- [WHAT THIS TASK INVOLVES]: Locate the string "shaded" in the records below. Copy every line where it occurs.

- [INPUT MATERIAL]:

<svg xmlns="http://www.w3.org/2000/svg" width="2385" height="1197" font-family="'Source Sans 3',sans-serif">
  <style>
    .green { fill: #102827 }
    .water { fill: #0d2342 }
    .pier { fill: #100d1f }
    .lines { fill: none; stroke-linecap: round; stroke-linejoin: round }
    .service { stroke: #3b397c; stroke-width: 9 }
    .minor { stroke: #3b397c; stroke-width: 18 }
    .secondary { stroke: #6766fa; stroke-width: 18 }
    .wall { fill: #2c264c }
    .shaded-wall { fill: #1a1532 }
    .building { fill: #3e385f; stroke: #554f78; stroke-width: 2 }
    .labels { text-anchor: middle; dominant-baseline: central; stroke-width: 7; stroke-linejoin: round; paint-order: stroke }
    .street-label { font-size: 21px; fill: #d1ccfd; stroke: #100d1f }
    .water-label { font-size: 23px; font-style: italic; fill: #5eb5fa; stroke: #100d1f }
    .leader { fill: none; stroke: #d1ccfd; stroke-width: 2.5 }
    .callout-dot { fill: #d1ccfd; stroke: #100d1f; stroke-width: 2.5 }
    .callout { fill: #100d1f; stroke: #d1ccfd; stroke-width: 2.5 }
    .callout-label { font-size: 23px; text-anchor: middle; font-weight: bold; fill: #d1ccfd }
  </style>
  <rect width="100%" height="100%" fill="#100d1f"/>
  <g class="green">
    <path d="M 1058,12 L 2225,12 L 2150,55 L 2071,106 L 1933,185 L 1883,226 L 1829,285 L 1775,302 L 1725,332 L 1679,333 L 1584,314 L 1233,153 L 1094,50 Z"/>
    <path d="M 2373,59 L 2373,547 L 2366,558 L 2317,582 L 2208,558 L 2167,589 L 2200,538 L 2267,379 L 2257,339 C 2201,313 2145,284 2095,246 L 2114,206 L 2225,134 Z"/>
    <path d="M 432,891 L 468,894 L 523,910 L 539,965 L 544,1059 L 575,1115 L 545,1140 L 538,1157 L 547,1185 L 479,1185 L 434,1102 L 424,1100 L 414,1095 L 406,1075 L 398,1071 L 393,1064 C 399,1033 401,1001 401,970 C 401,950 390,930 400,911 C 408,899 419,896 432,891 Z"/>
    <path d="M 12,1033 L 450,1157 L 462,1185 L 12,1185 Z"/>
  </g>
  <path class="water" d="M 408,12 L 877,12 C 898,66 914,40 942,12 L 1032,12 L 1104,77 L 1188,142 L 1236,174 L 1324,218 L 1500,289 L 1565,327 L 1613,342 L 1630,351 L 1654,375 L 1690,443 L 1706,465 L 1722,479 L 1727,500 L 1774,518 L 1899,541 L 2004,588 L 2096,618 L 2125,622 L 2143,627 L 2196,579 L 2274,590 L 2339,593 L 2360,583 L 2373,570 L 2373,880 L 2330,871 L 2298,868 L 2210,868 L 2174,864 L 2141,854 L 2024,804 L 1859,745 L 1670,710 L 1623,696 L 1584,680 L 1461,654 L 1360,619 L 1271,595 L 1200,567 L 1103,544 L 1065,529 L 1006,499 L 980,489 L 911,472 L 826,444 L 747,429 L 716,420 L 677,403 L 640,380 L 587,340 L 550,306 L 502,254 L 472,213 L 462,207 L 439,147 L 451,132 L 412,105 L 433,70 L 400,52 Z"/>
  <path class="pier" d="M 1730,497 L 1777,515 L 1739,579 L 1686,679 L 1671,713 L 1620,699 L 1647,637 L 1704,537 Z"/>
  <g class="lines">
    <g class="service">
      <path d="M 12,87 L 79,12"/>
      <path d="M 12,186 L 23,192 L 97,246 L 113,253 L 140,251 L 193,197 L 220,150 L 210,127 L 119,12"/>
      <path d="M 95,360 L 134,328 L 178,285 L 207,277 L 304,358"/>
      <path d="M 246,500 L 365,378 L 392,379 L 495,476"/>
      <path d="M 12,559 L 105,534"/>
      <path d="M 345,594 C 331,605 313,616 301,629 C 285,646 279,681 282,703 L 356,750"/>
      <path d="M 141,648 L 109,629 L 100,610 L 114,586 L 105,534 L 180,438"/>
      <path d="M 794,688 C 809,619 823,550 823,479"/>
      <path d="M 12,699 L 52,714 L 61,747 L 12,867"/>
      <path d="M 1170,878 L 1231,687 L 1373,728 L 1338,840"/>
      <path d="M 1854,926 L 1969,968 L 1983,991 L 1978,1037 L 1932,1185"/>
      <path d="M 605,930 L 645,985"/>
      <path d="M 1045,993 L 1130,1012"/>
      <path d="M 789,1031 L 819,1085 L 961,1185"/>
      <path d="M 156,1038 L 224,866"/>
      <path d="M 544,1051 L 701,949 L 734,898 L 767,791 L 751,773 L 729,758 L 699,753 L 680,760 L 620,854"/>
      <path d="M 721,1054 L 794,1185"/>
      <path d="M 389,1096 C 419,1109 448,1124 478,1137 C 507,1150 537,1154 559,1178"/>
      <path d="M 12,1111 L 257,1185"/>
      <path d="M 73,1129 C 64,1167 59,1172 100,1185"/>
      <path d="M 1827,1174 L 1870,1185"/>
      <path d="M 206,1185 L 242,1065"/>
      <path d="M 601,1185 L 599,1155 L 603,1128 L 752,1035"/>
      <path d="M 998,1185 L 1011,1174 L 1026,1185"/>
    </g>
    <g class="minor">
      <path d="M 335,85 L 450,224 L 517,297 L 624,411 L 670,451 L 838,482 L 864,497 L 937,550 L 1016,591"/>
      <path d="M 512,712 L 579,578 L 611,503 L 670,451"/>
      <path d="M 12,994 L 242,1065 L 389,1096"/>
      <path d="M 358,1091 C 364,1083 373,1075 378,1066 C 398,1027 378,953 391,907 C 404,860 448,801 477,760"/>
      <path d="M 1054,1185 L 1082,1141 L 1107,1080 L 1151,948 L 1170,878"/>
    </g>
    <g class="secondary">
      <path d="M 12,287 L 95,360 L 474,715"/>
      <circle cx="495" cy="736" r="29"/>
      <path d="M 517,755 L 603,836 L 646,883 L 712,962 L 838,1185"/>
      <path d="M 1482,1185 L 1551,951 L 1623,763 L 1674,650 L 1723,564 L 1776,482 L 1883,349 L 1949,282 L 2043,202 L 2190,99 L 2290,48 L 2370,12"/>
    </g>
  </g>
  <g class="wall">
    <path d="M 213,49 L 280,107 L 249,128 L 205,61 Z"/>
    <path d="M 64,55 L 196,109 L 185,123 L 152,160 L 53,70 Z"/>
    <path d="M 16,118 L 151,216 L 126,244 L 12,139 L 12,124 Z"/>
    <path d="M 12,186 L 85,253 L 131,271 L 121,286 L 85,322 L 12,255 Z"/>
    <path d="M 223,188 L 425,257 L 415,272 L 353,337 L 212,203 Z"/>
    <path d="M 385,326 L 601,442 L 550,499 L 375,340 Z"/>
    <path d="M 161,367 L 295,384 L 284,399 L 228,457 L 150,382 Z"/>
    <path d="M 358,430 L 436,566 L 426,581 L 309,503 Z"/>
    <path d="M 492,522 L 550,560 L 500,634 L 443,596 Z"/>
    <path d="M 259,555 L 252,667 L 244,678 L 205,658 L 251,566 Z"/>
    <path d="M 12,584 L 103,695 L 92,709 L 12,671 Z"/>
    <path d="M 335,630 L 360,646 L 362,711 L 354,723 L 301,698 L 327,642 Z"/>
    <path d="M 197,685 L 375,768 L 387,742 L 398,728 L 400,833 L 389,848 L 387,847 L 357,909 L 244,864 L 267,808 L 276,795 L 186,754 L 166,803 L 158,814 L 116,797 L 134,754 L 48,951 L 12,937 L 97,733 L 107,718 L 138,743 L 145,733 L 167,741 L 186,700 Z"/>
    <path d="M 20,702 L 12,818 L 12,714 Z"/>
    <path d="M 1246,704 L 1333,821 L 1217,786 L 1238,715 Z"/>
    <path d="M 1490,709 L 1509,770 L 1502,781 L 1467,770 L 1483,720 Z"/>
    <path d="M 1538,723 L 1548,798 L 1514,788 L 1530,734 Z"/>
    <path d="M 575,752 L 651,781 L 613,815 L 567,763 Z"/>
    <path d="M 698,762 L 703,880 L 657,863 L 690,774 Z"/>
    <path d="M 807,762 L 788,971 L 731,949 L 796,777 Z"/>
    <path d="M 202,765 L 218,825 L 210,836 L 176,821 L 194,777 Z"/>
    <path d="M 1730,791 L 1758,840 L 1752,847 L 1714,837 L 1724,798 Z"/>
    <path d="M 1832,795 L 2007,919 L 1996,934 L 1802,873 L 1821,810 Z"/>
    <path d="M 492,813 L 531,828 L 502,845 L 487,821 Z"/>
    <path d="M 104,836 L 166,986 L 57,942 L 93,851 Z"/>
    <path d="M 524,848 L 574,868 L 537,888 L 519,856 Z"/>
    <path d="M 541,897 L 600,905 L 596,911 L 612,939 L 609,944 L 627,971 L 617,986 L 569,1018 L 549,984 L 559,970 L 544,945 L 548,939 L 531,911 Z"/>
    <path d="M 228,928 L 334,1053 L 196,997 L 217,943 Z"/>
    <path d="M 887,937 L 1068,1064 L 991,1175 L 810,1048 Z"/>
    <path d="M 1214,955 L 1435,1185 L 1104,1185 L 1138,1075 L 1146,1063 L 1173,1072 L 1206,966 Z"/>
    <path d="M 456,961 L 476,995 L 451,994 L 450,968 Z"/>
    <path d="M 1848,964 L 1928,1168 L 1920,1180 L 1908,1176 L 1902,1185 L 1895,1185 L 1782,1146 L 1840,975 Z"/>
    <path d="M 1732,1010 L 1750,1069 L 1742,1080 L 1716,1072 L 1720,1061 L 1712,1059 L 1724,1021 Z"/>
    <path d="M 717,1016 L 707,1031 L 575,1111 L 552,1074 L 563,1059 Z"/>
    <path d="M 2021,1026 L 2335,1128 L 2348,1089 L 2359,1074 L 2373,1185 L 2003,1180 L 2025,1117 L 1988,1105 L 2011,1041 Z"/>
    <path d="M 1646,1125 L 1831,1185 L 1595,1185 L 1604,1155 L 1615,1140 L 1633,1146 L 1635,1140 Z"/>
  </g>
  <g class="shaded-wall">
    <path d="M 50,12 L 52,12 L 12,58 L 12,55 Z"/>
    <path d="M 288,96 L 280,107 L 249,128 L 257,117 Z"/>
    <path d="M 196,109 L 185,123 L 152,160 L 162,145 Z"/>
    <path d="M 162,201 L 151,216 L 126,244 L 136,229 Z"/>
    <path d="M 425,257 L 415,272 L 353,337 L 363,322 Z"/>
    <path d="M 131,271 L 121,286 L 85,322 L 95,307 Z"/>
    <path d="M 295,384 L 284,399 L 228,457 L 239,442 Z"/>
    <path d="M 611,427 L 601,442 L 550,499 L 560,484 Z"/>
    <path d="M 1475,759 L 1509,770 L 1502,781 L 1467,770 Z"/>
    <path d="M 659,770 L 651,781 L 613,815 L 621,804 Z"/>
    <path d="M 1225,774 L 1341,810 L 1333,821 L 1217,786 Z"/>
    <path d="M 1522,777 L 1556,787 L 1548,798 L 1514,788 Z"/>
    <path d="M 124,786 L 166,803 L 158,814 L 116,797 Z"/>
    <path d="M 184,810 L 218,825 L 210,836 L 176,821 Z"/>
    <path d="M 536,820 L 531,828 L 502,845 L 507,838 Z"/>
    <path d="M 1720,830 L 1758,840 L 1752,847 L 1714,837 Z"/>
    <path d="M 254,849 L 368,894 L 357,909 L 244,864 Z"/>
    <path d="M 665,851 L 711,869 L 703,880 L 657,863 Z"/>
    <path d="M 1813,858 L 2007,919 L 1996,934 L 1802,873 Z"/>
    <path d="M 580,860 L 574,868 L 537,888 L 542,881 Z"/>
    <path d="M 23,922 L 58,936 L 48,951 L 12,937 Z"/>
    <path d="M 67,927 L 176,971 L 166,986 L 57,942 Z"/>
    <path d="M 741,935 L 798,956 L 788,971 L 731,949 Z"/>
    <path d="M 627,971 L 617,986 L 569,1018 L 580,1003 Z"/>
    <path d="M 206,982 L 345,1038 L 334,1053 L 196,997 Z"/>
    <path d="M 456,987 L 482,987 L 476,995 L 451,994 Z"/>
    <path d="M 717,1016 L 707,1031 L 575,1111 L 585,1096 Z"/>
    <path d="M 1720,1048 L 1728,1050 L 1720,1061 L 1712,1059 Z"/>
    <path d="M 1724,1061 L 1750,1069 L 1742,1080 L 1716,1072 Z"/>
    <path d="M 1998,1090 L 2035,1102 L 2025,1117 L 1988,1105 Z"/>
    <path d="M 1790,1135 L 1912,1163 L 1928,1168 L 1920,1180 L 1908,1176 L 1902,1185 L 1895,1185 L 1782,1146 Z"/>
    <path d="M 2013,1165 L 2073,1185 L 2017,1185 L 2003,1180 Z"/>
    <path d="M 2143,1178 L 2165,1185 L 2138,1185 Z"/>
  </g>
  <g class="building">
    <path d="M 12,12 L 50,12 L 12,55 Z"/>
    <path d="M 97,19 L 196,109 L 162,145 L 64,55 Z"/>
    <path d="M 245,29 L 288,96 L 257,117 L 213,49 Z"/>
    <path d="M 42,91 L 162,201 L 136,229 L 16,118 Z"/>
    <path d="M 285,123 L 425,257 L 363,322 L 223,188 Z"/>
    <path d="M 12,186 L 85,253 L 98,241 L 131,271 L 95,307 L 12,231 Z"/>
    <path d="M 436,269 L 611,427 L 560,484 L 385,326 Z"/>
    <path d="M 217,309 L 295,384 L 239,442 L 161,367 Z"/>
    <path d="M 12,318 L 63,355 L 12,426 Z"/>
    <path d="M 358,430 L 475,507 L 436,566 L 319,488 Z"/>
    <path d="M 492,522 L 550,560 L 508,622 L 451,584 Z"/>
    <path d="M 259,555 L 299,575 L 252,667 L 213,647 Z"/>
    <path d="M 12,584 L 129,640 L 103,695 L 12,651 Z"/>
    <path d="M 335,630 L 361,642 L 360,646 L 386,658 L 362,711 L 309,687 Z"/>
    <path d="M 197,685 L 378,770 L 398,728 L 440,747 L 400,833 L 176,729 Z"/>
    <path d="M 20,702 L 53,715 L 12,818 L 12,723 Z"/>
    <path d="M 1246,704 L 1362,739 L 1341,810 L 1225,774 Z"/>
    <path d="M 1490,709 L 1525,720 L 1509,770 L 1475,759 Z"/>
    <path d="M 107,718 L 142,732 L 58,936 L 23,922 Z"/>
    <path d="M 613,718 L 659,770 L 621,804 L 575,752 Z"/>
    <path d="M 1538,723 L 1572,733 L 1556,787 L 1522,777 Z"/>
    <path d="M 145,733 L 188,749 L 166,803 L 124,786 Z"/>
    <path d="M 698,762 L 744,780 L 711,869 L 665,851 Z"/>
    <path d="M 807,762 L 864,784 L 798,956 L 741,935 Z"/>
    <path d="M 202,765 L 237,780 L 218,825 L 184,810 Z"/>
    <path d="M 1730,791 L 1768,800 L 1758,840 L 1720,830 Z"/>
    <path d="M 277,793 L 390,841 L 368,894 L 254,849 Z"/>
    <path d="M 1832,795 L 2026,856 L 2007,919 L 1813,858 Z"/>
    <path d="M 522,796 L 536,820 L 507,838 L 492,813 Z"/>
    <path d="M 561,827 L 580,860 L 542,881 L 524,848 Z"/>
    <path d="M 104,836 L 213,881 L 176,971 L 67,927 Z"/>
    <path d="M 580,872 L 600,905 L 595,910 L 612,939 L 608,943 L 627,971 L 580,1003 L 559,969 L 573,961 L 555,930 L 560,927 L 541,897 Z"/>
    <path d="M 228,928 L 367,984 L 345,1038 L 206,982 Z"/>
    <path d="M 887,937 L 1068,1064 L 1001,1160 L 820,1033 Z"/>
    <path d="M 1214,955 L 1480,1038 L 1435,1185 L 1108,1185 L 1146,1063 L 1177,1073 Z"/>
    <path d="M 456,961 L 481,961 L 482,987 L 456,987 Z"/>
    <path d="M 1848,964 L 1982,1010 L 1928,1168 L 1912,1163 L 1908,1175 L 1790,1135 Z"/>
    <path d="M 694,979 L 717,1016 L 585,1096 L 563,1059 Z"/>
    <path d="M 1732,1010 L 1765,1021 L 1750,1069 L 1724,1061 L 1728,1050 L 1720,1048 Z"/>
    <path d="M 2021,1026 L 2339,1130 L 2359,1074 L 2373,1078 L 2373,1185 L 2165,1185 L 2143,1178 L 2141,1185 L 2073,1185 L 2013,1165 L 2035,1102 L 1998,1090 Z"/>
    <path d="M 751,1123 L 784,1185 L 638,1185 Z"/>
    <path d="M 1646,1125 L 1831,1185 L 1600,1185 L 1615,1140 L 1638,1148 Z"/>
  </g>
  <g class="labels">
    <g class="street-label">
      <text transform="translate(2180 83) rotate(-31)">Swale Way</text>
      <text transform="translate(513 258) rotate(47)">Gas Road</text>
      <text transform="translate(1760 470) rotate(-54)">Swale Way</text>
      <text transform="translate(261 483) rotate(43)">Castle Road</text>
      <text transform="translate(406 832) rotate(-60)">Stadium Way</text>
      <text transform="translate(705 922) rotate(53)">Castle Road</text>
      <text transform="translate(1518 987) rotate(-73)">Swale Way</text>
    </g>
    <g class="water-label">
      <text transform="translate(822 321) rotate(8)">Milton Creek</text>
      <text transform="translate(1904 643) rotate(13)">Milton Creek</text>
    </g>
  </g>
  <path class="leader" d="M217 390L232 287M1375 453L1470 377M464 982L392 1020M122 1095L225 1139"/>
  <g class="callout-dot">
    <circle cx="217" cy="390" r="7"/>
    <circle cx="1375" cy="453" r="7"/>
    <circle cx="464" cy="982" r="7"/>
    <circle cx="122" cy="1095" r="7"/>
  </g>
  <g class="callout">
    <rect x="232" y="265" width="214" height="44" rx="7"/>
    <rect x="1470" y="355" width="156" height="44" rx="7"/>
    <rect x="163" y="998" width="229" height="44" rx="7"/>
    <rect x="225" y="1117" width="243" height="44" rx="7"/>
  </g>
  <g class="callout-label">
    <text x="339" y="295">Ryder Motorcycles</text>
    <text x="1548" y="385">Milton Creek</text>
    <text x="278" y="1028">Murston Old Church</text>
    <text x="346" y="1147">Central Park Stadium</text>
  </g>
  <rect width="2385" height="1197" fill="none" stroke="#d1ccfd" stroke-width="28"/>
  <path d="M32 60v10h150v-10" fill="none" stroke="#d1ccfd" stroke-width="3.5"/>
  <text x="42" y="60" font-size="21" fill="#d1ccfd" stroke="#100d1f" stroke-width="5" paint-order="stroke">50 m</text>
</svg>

- [WRITTEN SOLUTION]:
    .shaded-wall { fill: #1a1532 }
  <g class="shaded-wall">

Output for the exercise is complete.